*Aim A*. According to the article on KVM for streaming and gaming, how many cameras are used in streaming, and what does each one capture?

*Supplied text*.
════════════════
KVM for professional streaming and gaming – here’s how it works

KVM for professional streaming and gaming – here’s how it works

Toad who just lost his race
Little Toad just lost his race © Nintendo

We’re into the last part of an exciting race. Toad throws a mushroom and scrapes into first place. A furious Bowser slips on a banana skin behind him. Toad’s lead widens and his Mario Kart victory seems assured. And suddenly, the screen goes black for just a few seconds. The result: Toad is knocked backwards by Bowser’s thrown turtle shell, and the win that looked so certain is lost. A disappointing result for the motivated little mushroom head!

While races played in living rooms and kids’ bedrooms are mostly about the kudos and the glory, and perhaps the odd virtual trophy, the situation in professional gaming is something quite different. If there’s even the slightest glitch, the top spot in a league and even substantial prize money can be lost in an instant. At this year’s IBC, we will be showcasing a KVM solution that allows professional gamers to concentrate 100 % on their game or stream, without having to worry about the technology going on in the background.

The right setup for professional streaming and gaming

To get a feel for what type of KVM solution would be a good fit for streamers and gamers, we first took a look at the equipment commonly used in streaming. For streaming in particular, it’s important to keep an eye on both the gaming content and the reactions of the gamer. This happens via two cameras – a main camera for the content and a second one to capture the reactions.

A second important set-up consideration is whether to use a gaming console or gaming PC for the game. With a console, the signal has to be transmitted to both the monitor being played on and to the related streaming platform. To do this, an additional PC is needed that accesses the signals with the help of a frame grabber card. This then captures the content coming from the console and sends it to the main monitor.

Similarly, when using a gaming PC, the content is transferred to the main monitor from the graphics card. Given the processing power required for gaming in combination with streaming, it’s important to have a gaming PC and an additional streaming PC available. As high-end streaming requires a lot of processing power, this would be pulled from the gaming PC’s performance power where only one PC is used. In such a scenario, it is unlikely that either the player or the viewer would have a perfect gaming experience.

Switching between sources? Simply via KVM

What’s still missing, of course, is the ability to switch back and forth between individual sources at high speed and without any loss of quality. It’s at this point that KVM comes into play (in the truest sense of the word); it makes a perfect experience possible and brings the individual gaming and streaming components together into a cohesive system.
════════════════
*Material*.
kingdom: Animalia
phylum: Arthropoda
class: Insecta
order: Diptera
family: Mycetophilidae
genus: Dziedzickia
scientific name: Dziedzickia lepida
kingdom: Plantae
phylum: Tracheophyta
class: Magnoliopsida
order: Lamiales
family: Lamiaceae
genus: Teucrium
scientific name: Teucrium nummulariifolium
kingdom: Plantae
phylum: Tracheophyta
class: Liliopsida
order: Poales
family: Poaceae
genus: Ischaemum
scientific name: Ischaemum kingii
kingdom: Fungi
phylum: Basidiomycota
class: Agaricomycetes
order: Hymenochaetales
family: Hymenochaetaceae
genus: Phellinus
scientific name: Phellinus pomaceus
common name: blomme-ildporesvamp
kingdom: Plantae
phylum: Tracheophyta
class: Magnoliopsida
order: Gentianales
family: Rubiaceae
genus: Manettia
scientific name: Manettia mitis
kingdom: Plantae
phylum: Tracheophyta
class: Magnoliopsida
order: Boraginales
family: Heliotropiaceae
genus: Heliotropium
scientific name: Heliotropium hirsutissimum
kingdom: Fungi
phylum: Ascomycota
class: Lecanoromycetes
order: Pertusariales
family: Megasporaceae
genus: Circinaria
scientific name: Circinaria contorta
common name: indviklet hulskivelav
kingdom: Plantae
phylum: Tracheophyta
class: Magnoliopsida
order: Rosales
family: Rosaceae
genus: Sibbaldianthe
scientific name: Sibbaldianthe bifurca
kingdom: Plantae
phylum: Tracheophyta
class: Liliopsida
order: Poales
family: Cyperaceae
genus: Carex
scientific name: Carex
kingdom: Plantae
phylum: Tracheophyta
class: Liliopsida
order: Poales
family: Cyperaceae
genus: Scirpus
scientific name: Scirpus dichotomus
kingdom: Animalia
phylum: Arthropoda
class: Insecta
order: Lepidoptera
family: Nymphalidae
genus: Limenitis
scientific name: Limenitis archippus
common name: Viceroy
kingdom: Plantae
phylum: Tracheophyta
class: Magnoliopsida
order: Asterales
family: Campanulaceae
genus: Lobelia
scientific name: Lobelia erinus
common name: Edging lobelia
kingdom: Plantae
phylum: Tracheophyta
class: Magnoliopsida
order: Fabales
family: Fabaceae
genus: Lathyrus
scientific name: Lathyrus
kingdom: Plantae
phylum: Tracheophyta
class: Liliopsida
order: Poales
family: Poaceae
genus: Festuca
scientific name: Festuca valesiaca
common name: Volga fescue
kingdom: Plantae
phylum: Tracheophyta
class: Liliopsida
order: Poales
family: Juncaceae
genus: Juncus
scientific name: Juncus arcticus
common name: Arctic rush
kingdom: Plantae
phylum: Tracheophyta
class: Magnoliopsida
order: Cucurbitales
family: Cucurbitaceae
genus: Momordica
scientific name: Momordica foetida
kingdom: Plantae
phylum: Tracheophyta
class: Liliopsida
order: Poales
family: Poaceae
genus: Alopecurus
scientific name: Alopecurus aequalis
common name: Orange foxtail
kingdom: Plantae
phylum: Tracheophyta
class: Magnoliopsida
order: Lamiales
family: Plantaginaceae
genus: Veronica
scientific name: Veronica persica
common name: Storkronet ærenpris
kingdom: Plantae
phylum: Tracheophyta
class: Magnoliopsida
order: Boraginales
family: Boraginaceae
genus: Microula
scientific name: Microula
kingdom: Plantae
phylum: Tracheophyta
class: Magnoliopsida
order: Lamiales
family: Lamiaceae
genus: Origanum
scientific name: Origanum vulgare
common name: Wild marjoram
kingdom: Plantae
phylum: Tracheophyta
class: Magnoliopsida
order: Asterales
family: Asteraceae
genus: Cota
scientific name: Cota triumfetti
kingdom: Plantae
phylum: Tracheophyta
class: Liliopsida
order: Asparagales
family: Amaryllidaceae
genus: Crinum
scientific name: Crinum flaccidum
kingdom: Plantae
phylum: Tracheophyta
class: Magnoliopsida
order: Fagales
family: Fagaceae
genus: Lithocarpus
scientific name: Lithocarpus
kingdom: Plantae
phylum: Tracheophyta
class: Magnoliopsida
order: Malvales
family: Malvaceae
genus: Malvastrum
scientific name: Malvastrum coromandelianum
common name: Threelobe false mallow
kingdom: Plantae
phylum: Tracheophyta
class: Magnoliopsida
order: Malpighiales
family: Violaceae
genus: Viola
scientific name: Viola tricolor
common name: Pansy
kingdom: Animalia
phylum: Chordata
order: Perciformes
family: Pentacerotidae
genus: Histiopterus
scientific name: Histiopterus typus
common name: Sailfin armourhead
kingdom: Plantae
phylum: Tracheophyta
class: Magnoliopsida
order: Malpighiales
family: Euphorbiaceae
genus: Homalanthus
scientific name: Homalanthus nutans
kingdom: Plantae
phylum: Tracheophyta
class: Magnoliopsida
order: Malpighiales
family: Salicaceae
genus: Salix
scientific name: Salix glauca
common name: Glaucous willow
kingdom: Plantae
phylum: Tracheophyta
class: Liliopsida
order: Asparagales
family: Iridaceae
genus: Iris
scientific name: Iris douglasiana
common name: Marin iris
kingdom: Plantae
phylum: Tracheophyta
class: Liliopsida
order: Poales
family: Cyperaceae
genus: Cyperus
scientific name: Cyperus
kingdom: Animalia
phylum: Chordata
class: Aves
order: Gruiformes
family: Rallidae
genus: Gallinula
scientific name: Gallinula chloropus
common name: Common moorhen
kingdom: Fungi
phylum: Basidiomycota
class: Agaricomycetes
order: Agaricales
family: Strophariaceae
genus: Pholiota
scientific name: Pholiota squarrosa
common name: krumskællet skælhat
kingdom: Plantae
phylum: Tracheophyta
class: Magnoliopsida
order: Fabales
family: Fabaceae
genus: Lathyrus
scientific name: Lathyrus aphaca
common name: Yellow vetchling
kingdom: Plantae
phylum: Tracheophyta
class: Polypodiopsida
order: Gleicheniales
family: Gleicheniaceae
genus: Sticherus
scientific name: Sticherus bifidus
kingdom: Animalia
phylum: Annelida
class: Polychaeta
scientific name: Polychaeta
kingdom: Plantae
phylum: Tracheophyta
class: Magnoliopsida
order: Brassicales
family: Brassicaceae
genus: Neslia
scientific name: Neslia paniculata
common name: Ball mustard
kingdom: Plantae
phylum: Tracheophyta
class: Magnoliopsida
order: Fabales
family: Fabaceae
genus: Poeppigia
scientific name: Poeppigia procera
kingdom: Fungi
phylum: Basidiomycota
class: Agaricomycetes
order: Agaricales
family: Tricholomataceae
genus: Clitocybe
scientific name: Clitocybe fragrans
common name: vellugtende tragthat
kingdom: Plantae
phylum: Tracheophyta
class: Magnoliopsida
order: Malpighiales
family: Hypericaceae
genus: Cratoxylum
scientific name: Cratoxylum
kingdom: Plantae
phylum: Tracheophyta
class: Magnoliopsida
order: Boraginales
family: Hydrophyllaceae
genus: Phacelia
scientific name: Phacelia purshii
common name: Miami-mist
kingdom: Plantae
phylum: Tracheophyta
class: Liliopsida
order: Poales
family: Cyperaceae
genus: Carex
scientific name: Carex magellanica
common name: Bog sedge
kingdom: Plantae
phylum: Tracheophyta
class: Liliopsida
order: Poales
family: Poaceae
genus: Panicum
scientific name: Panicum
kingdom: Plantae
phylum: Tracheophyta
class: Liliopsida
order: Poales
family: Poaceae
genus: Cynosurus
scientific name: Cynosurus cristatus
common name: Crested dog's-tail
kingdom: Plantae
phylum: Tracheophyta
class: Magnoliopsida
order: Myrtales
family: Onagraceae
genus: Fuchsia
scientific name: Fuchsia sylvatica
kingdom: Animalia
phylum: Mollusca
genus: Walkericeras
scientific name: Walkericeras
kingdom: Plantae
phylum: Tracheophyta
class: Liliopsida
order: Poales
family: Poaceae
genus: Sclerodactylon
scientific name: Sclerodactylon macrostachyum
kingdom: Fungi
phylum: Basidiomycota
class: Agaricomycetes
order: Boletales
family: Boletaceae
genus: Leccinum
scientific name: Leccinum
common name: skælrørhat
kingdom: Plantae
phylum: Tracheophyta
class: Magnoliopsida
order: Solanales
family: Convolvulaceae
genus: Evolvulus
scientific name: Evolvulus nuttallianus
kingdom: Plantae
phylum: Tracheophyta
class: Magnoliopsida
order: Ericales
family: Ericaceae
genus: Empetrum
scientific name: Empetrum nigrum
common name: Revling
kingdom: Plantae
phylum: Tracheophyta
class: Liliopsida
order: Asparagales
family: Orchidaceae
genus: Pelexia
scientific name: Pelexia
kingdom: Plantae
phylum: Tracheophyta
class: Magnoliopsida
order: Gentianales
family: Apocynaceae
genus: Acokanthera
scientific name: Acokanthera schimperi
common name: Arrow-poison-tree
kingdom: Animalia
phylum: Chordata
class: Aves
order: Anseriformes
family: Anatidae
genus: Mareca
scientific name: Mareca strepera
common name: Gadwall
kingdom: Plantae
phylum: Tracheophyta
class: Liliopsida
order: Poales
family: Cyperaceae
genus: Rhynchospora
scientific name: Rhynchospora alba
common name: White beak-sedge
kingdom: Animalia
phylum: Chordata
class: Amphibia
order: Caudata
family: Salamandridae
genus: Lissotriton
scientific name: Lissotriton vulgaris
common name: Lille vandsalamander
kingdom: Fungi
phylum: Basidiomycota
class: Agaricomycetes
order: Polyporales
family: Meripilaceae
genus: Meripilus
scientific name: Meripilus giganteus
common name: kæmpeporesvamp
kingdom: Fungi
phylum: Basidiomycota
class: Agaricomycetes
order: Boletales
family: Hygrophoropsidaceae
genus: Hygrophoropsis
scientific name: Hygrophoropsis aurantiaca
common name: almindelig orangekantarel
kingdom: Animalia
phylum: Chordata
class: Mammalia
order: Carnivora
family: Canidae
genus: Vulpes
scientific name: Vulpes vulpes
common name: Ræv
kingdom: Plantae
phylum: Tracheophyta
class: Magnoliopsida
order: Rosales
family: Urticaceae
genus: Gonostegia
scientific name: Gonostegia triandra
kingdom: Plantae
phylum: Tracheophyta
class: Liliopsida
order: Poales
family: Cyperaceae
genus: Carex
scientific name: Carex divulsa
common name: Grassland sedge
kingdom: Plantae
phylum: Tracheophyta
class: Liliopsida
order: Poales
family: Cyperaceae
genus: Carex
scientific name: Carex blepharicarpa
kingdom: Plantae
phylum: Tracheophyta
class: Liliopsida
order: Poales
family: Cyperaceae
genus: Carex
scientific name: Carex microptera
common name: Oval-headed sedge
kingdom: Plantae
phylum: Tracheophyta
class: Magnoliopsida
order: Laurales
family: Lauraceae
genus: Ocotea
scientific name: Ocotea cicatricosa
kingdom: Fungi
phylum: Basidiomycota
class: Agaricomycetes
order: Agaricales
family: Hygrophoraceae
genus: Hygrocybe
════════════════
*Aim B*. Reproduce the lines in the records from the line with "family: Hygrophoropsidaceae" up to and including the line with "common name: Grassland sedge".

*Finished answer A*. Two: a main camera captures the content, and a second one captures the gamer's reactions.

*Finished answer B*.
family: Hygrophoropsidaceae
genus: Hygrophoropsis
scientific name: Hygrophoropsis aurantiaca
common name: almindelig orangekantarel
kingdom: Animalia
phylum: Chordata
class: Mammalia
order: Carnivora
family: Canidae
genus: Vulpes
scientific name: Vulpes vulpes
common name: Ræv
kingdom: Plantae
phylum: Tracheophyta
class: Magnoliopsida
order: Rosales
family: Urticaceae
genus: Gonostegia
scientific name: Gonostegia triandra
kingdom: Plantae
phylum: Tracheophyta
class: Liliopsida
order: Poales
family: Cyperaceae
genus: Carex
scientific name: Carex divulsa
common name: Grassland sedge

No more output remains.